A temporada de Natal costuma movimentar o varejo e as plataformas digitais e, com ela, surgem boas oportunidades de presentear. No entanto, é justamente nesse período que o número de reclamações também cresce, muitas vezes por falta de atenção ou desconhecimento dos direitos. O Código de Defesa do Consumidor (CDC) está aí para dar suporte a quem compra: conhecer os direitos ajuda a agir de modo mais seguro e evitar surpresas desagradáveis. Aqui vão 10 orientações práticas, com base em diversas fontes atualizadas.
Informação clara e precisa: O fornecedor deve apresentar o preço, característica, composição, quantidade, riscos, forma de pagamento, prazo de entrega de maneira clara.
Por exemplo, se um anúncio diz “leve 3-pague 2”, isso deve corresponder à realidade, e não servir apenas de artifício de marketing.
Preço anunciado deve ser honrado: Se o produto está exposto com determinado valor, você tem o direito de pagar esse valor. Isto vale tanto em lojas físicas quanto virtuais.
Antes de fechar a compra, vale comparar preços e checar se aquele “desconto” realmente existe.
Publicidade enganosa ou abusiva é proibida: Se a oferta induz erro ou omite informação relevante, o consumidor pode exigir cumprimento, cancelamento ou compensação. Quando algo parece bom demais para ser verdade, vale desconfiar.
Garantia legal e direito à troca ou devolução: Mesmo em período de promoção, produtos duráveis (como eletrodomésticos) têm direito à garantia mínima de 90 dias, e não duráveis (como alimentos, itens de higiene) têm 30 dias, conforme o CDC. Claro: trocar por “gosto” ou “cor” pode depender da política da loja, pois isso não é automático.
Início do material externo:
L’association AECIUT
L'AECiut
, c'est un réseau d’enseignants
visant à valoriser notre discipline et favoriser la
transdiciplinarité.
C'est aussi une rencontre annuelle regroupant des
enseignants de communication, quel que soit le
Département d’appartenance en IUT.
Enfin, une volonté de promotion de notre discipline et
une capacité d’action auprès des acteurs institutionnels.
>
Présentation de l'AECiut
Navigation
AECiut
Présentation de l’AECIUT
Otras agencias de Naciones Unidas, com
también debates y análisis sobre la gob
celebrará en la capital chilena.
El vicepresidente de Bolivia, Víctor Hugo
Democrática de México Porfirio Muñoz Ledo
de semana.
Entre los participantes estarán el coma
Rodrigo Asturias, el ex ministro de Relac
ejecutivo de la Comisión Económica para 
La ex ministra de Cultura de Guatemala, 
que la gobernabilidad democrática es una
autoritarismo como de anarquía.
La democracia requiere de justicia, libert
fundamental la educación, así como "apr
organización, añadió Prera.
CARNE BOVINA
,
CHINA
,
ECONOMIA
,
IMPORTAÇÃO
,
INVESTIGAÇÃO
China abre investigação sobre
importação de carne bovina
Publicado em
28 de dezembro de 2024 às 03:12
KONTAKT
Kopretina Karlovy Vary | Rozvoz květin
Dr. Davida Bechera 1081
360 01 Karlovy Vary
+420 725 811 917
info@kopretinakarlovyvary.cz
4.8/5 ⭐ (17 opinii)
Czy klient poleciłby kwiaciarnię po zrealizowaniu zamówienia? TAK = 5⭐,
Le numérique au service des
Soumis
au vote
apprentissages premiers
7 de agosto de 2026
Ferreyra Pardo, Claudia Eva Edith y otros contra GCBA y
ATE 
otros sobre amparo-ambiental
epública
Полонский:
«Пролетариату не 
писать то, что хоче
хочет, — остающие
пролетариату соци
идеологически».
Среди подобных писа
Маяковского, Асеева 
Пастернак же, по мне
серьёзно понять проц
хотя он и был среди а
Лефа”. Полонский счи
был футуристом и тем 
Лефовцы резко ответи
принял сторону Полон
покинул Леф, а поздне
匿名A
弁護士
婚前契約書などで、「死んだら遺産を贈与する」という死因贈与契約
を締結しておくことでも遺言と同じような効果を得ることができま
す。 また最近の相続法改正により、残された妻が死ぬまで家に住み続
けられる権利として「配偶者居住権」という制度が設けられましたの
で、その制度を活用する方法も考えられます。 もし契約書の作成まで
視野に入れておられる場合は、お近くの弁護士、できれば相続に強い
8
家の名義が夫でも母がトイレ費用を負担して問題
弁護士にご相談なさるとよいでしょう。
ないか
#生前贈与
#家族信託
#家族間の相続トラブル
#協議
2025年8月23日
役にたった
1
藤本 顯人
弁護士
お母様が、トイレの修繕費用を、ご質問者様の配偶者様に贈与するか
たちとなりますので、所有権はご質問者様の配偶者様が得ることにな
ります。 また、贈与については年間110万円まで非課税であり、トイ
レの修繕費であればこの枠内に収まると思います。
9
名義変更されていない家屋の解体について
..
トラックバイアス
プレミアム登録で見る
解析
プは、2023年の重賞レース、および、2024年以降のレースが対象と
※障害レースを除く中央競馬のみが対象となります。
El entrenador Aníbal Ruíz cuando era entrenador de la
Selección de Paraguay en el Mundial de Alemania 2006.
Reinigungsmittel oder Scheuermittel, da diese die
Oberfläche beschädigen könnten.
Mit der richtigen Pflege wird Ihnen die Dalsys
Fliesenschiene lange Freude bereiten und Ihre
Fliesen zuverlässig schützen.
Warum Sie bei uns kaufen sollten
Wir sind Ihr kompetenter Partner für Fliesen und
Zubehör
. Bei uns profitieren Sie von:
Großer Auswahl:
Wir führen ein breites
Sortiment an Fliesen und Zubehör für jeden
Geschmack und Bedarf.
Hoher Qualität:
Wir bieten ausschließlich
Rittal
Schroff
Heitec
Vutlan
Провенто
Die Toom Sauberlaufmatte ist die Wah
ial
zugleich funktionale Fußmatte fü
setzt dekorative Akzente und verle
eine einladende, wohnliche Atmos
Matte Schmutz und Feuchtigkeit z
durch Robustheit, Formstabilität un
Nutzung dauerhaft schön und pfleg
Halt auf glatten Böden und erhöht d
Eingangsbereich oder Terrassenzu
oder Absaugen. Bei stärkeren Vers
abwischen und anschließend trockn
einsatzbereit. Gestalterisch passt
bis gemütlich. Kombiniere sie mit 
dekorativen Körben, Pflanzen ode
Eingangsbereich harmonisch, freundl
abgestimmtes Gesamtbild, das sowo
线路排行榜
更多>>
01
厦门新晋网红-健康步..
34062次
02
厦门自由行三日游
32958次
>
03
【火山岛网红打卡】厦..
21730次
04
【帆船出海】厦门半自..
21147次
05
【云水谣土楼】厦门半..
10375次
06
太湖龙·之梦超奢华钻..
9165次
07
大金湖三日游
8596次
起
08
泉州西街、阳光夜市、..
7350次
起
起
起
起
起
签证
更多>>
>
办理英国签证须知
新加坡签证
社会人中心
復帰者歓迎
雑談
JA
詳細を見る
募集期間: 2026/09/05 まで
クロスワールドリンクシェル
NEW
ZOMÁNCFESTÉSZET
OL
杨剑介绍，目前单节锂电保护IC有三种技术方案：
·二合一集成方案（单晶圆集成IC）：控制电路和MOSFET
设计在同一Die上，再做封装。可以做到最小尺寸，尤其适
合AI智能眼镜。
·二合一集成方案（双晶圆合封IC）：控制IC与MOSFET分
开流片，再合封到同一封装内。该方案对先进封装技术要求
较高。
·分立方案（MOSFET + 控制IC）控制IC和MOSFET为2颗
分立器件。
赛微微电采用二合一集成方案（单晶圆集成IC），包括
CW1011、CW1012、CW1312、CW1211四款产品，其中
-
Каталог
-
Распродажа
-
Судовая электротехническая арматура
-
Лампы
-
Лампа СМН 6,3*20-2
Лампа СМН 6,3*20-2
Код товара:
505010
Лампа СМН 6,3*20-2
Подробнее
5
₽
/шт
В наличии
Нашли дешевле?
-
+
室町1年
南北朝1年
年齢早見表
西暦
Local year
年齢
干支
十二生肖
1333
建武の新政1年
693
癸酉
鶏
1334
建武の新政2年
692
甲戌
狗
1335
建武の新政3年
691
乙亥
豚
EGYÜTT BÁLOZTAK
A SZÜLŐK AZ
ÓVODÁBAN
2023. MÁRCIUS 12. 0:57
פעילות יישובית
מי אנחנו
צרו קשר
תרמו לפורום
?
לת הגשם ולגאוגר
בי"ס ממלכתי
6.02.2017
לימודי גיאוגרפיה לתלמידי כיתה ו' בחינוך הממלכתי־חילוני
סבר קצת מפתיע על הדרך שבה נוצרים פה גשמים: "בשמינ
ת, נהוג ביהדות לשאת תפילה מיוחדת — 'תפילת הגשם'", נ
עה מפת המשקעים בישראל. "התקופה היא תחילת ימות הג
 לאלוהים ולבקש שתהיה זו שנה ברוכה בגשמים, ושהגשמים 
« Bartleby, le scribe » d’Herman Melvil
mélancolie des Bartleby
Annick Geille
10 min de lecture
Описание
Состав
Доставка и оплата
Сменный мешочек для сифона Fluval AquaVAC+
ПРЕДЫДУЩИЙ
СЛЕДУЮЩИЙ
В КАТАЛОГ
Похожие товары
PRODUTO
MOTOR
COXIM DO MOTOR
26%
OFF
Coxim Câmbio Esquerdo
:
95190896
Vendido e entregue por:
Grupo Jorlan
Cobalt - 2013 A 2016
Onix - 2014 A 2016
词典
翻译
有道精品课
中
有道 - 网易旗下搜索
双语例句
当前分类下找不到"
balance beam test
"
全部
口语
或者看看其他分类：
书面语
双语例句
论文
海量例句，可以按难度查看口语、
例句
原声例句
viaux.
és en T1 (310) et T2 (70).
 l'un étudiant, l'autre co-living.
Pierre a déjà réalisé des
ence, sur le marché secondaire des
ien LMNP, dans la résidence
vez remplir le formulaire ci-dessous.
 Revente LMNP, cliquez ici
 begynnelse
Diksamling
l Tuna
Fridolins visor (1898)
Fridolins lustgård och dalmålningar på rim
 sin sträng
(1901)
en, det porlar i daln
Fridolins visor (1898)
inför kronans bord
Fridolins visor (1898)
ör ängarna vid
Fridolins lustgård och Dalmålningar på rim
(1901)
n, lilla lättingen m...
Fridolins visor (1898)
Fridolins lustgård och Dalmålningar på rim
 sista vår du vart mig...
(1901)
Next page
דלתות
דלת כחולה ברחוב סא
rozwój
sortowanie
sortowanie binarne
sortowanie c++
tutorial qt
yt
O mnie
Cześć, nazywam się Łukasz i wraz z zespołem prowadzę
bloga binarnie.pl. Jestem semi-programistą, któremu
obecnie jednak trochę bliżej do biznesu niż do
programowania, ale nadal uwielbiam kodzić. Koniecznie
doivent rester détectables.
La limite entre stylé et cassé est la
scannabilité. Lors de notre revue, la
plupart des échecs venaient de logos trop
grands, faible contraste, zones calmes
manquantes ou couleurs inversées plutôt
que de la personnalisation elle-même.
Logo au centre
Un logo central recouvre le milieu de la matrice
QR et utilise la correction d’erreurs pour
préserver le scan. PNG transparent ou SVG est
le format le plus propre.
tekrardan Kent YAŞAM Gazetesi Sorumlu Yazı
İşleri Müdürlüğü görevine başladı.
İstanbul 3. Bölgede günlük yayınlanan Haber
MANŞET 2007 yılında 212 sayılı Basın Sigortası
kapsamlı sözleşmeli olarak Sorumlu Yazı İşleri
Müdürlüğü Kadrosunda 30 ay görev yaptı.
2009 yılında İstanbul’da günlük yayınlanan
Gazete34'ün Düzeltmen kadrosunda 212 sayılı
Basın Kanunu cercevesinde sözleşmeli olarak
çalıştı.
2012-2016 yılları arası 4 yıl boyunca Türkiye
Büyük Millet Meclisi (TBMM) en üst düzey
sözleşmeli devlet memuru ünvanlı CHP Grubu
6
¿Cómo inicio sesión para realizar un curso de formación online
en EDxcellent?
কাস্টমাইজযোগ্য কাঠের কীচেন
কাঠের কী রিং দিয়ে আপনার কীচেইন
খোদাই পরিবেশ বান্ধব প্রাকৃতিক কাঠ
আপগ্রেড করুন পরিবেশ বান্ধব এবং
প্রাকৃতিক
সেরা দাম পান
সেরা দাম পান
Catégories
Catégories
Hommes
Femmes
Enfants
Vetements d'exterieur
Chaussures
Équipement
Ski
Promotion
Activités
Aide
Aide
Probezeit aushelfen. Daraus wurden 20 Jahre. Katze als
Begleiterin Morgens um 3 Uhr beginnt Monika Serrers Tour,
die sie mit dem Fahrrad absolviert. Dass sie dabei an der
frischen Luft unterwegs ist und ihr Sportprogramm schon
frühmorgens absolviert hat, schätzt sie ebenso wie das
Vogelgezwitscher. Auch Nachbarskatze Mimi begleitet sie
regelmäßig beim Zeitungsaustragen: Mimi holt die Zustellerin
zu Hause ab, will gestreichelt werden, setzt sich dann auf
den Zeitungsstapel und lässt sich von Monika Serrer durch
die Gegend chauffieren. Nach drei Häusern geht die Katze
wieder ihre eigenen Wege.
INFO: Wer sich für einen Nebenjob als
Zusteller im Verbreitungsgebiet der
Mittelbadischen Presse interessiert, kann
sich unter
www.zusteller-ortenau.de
Compra fora do estabelecimento físico possui o direito de arrependimento: Nas compras feitas pela internet, telefone ou catálogo, o consumidor pode desistir no prazo de até 7 dias após o recebimento do produto, com devolução integral do valor pago, inclusive frete. Esse direito serve como proteção extra no ambiente digital.
Entrega nos prazos acordados ou conforme oferta: Se a oferta menciona prazo ou data de entrega, esse será obrigação da loja. O descumprimento pode dar direito de rescindir o contrato ou exigir compensação.
Segurança e adequação do produto, especialmente para crianças: No caso de brinquedos ou produtos infantis, verificar idade indicada, selo de conformidade do Instituto Nacional de Metrologia, Qualidade e Tecnologia (Inmetro), informações de segurança. Isso evita riscos maiores e gastos desnecessários depois.
Compra online: atenção extra à confiabilidade da loja: Verificar se o site tem CNPJ, endereço físico, contato, se o pagamento é seguro, registrar prints ou e-mails da oferta. A informática facilita, mas também exige cuidado.
Planeje o orçamento e evite parcelar sem necessidade: Em época de festas, o impulso de comprar pode gerar dívidas que atrapalham o começo do ano seguinte. Compare se o parcelamento tem juros elevados ou se o desconto à vista é vantajoso.
Documente tudo e guarde comprovantes: Nota fiscal, contrato, prints da oferta, e-mails, fotos do produto — tudo isso pode ser útil caso você precise reclamar, trocar ou devolver.
A temporada de fim de ano traz oportunidades, mas também exige atenção. Saber que a lei está ao lado do consumidor é só metade da jornada, a outra metade é agirmos com prudência, planejamento e cuidado. Se surgir problema, o caminho existe: órgãos como os Procons estaduais ou o portal consumidor.gov.br podem ajudar.